A look at what happened to PSU Banks and especially SBI during the past year also holds a mirror to our financial system and the Indian mentality. During the recent economic crisis the top IT companies of the country chose PSU banks over private sector banks to deposit over Rs.20, 000 Crore. While ICICI and HDFC Banks were reeling under the shock of steep rise in cash withdrawals, almost all PSU Banks saw a record jump in new accounts and deposits. So much so that led by the SBI, PSU Banks were the first to cut loan rates.
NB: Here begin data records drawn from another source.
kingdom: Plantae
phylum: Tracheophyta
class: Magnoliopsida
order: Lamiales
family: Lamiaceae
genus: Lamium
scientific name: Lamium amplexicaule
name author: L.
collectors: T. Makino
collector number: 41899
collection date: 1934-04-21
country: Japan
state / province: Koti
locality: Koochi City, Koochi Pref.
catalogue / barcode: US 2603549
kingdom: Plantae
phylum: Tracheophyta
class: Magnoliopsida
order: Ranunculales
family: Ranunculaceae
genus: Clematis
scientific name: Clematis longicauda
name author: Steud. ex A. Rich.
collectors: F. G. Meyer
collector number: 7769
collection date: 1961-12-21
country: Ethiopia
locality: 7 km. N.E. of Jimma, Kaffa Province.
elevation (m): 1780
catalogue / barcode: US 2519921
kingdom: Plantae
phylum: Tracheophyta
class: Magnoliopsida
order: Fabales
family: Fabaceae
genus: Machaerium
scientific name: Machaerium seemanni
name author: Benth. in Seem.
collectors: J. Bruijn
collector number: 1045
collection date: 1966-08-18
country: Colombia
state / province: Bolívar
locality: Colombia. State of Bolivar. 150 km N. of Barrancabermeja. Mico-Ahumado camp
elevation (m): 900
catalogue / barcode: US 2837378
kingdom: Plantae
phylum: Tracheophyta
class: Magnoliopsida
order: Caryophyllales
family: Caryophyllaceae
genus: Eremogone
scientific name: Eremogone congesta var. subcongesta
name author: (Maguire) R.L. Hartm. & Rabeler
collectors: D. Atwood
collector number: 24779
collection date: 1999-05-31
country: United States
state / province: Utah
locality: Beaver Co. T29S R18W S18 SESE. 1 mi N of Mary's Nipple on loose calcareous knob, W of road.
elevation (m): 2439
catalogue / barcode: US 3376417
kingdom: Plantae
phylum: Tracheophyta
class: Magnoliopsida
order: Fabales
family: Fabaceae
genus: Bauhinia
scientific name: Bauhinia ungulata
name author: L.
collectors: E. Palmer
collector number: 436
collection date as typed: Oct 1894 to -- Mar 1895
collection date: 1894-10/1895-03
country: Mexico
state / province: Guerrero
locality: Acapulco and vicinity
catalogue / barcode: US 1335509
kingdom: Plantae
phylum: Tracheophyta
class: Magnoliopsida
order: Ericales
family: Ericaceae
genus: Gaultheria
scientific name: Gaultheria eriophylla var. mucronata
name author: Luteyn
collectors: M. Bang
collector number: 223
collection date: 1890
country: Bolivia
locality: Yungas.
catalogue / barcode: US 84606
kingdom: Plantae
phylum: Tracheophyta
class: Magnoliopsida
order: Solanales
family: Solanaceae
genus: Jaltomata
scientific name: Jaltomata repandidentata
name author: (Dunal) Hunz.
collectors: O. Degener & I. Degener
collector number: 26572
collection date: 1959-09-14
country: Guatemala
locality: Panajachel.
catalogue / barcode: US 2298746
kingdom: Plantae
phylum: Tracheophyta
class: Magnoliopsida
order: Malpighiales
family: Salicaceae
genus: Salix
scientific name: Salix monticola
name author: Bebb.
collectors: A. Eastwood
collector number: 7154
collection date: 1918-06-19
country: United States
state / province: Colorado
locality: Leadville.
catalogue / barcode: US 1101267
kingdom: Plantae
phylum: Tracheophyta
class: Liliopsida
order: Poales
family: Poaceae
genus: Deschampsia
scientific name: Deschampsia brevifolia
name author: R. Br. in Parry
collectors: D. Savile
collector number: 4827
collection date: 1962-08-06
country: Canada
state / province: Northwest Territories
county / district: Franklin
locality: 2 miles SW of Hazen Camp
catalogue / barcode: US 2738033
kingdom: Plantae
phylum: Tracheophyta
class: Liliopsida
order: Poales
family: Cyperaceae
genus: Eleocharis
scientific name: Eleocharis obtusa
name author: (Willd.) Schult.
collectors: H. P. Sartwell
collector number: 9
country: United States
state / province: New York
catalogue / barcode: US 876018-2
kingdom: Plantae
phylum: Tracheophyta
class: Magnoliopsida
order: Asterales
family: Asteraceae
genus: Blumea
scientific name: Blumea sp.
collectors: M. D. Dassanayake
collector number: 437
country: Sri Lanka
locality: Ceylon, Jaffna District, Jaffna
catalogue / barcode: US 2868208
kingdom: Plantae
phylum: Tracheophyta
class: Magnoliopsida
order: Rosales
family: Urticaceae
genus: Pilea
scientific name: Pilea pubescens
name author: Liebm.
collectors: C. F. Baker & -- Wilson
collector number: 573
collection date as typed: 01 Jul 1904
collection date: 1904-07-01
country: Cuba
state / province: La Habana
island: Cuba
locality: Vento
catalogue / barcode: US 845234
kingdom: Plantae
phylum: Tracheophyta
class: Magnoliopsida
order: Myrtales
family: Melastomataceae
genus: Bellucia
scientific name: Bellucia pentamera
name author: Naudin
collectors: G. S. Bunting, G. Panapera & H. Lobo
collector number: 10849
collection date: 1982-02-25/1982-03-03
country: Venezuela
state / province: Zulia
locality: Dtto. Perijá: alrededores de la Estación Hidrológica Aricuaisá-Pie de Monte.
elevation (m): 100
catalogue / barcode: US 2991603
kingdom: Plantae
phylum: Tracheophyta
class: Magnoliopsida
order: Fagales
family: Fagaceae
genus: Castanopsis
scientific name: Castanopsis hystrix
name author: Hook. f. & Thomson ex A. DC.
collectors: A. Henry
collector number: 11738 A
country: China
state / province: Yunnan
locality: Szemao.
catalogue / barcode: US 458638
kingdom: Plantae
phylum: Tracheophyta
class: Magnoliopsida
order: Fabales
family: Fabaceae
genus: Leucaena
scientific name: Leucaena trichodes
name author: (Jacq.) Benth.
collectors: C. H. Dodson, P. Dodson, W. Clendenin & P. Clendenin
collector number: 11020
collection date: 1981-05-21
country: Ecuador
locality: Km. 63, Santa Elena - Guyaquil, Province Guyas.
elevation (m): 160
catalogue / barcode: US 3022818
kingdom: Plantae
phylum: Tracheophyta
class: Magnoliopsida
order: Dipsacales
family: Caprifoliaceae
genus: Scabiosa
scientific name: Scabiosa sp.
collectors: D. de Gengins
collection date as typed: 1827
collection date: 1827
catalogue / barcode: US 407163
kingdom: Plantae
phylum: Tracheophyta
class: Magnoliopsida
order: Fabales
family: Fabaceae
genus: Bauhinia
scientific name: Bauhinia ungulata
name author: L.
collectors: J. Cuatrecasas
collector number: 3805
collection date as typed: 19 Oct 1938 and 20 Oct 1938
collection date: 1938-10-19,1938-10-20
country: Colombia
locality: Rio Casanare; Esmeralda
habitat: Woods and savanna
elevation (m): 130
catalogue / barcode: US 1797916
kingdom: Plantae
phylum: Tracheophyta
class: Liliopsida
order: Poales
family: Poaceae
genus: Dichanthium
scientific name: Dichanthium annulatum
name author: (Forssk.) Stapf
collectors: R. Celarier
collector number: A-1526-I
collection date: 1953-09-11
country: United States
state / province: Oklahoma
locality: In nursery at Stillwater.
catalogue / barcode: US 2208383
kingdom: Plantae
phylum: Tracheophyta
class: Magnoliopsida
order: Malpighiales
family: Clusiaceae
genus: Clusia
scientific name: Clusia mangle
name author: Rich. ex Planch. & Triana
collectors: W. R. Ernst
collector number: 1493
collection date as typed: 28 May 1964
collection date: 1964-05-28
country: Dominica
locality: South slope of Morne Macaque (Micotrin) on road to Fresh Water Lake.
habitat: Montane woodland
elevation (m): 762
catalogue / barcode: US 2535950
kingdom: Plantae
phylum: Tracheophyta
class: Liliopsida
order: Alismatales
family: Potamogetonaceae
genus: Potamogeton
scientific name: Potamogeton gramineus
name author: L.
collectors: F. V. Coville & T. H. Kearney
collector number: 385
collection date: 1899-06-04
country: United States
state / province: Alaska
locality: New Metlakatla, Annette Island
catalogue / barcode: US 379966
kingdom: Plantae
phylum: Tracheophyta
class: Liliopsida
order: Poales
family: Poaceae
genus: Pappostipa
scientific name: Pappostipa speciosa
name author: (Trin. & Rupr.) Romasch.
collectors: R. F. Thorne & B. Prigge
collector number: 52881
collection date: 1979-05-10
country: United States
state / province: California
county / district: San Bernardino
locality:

And this is what we Indians really are- we may talk of liberalization, efficiency of the private sector banks, the new approach to buying everything on credit- but when push comes to shove, we will trust the good old SBI and PSU banks. Why? Because we know the conservative Indian Government governs them, and we will put money in fixed deposits rather than risk them in the stock market. SBI was built by and for the Indian way of dealing with money.

As SBI moves forward with its consolidation and modernization efforts, it stands as an example of modern India- one that is learning to accept that competition today demands agility but at the same time understands that at a basic level nothing much has changed. An average Indian even today is still far more concerned with saving for tomorrow than spending today.